Script to Generate RSS Feeds

1 Since my last blog post I've decided that I was not happy with my RSS feed. So I've created a bash script to generate full RSS feeds for my full blog posts and not just the link and title of my posts. How I've made my script work is by taking the directory containing webpage for my blog and parsing the .html files within for the required information. My RSS feed now contains the full contents of my blog posts.

2 I've created an easily-readable 'example script' based on the one that runs on my website. It's the same script as the one that I run on my website except it's more cleaned up and doesn't have my own domain and directory path information in it. This example script is the one that is featured in the picture at the bottom of this blog post.

3 Here is a link to a copy of the script. If you want to use is make sure to change www.example.com with your domain name and /blog for posts_directory with your path to the directory containing the webpages you want to implemented in your RSS feed. Run the script in the terminal and it should generate a file called blog.xml. Move that file to the root of your website directory (or change the script to generate the file in your website directory) and your RSS feed is done.

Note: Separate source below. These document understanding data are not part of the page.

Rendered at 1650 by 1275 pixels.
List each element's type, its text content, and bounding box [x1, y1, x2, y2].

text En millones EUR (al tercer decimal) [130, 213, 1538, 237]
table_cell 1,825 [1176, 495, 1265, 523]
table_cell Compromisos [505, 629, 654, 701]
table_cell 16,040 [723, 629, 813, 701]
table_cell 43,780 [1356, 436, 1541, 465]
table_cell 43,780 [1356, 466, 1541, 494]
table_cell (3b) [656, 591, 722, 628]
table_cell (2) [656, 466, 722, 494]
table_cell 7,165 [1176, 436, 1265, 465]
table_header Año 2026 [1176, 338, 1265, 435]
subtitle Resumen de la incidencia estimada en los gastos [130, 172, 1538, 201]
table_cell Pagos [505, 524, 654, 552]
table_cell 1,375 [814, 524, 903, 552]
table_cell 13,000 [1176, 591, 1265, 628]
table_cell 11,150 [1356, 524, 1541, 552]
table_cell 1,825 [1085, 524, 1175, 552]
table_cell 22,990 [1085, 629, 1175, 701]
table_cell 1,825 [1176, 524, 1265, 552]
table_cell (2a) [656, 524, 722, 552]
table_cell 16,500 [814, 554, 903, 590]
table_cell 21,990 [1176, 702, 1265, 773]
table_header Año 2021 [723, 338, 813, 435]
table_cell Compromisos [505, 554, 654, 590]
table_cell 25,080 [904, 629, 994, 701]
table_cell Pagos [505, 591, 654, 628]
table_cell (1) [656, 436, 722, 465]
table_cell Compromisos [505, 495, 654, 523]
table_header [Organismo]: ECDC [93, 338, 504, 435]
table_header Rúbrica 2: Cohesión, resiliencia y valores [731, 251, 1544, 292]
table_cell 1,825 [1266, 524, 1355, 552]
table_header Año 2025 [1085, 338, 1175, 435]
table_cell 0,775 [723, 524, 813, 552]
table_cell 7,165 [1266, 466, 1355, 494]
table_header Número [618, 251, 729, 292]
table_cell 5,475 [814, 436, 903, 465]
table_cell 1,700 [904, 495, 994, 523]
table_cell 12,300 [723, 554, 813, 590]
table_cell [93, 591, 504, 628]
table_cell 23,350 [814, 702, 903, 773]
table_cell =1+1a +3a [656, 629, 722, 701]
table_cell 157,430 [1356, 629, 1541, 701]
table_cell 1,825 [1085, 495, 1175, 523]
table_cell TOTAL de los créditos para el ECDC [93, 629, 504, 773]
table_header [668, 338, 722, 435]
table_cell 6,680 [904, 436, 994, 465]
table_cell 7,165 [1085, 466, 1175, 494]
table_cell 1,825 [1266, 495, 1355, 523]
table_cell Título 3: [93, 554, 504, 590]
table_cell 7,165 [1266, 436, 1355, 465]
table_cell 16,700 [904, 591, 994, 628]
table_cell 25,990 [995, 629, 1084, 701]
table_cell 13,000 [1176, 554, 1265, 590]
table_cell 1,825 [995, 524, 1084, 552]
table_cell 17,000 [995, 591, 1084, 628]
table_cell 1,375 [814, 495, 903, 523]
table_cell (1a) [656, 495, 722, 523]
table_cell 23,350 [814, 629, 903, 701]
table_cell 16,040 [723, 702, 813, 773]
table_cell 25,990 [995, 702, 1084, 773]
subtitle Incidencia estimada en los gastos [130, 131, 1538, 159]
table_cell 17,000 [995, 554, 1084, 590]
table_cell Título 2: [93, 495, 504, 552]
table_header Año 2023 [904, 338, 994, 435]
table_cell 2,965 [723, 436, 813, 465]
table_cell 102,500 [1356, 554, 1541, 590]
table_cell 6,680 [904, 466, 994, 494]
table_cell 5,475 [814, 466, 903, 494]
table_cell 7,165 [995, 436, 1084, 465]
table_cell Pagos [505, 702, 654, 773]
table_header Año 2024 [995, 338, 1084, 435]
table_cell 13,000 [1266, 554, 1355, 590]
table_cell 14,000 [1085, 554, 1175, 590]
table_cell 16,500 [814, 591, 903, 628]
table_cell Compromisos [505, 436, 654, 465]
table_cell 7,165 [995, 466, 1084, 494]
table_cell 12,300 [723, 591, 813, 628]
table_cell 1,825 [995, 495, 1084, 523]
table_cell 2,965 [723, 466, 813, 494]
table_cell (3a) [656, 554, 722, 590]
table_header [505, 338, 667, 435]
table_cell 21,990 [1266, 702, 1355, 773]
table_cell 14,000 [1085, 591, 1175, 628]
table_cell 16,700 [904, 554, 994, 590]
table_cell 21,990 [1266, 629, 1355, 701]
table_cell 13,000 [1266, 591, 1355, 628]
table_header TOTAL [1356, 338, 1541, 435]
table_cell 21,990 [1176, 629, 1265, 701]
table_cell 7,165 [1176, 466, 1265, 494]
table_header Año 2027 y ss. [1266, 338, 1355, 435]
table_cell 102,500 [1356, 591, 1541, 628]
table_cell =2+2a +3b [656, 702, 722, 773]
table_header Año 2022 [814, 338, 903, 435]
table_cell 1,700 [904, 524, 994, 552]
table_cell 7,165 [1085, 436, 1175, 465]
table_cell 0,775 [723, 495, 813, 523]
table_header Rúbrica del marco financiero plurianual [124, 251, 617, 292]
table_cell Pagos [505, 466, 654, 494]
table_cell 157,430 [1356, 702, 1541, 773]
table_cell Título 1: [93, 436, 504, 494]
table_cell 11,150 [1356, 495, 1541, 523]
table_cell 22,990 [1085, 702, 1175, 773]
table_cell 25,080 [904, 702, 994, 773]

4 The script generates most of the RSS feed by grabbing the text between certain html tags with 'awk' and 'sed' for each html file and plugging them into a xml file with 'echo'. The title for each item in the .xml file is generated from taking what's between the h1 tags of the associated html file in the directory. Pubdate for each item is generated by taking what's between the time tags of the associated html file in the directory (dates must be in the YYYY-MM-DD format in the html documents). Description is generated from taking from what's between the article tags of the associated html file in the directory.

5 Some information for script generation come from the file names of the html documents in the directory or can be generated without referring to the contents inside the html documents. The information for the link tag for each item in the .xml file is generated from taking the associated html file name in the directory and adding a domain name and directory path. The information in the header of the .xml file obviously doesn't need to be generated from another file.

6 Edit: Credit to rvense from hacker news that suggested that my bash scripts should use "bash strict mode". I've updated my script to include that on his advise. I have also added language information and information for atom feed support in the header of the xml file.